Your objective: Copy the lines below word for word, leaving the pictures out of your copy.

Lines excerpted from a collection:
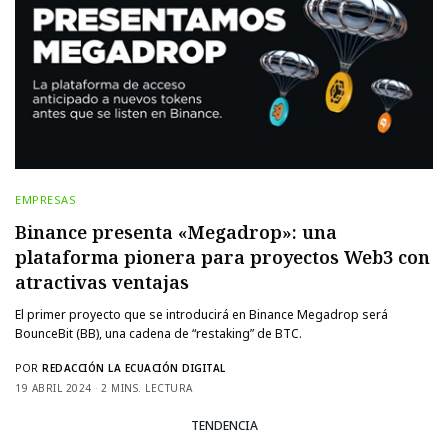
EMPRESAS
Binance presenta «Megadrop»: una
plataforma pionera para proyectos Web3 con
atractivas ventajas
El primer proyecto que se introducirá en Binance Megadrop será
BounceBit (BB), una cadena de “restaking” de BTC.
POR
REDACCIÓN LA ECUACIÓN DIGITAL
19 ABRIL 2024
2 MINS. LECTURA
TENDENCIA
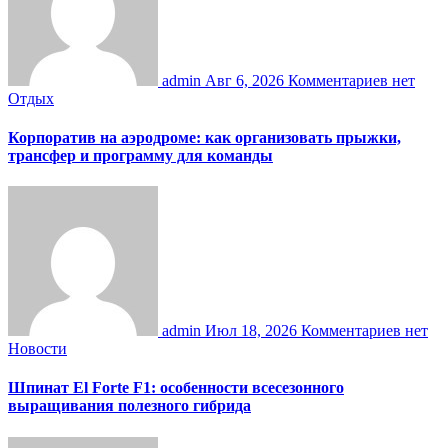
admin
Авг 6, 2026
Комментариев нет
Отдых
Корпоратив на аэродроме: как организовать прыжки,
трансфер и программу для команды
admin
Июл 18, 2026
Комментариев нет
Новости
Шпинат El Forte F1: особенности всесезонного
выращивания полезного гибрида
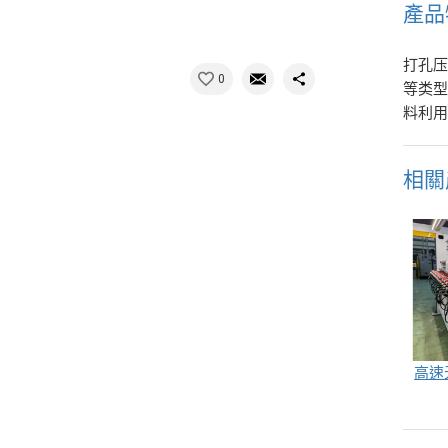
產品
打孔压
0
等类型
料利
相關
高速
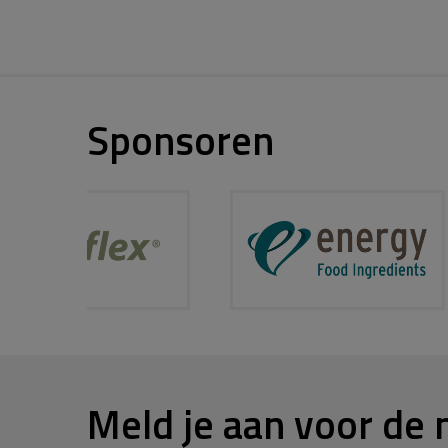
Sponsoren
Meld je aan voor de 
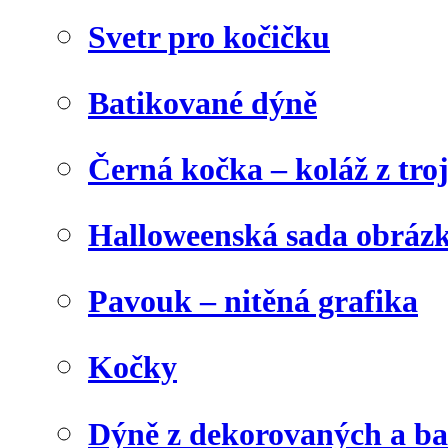
Svetr pro kočičku
Batikované dýně
Černá kočka – koláž z tro
Halloweenská sada obráz
Pavouk – nitěná grafika
Kočky
Dýně z dekorovaných a b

Solution for this exercise:
EMPRESAS
Binance presenta «Megadrop»: una
plataforma pionera para proyectos Web3 con
atractivas ventajas
El primer proyecto que se introducirá en Binance Megadrop será
BounceBit (BB), una cadena de “restaking” de BTC.
POR
REDACCIÓN LA ECUACIÓN DIGITAL
19 ABRIL 2024
2 MINS. LECTURA
TENDENCIA
admin
Авг 6, 2026
Комментариев нет
Отдых
Корпоратив на аэродроме: как организовать прыжки,
трансфер и программу для команды
admin
Июл 18, 2026
Комментариев нет
Новости
Шпинат El Forte F1: особенности всесезонного
выращивания полезного гибрида
產品
打孔压
0
等类型
料利
相關
高速
Sponsoren
Meld je aan voor de 
Svetr pro kočičku
Batikované dýně
Černá kočka – koláž z tro
Halloweenská sada obráz
Pavouk – nitěná grafika
Kočky
Dýně z dekorovaných a b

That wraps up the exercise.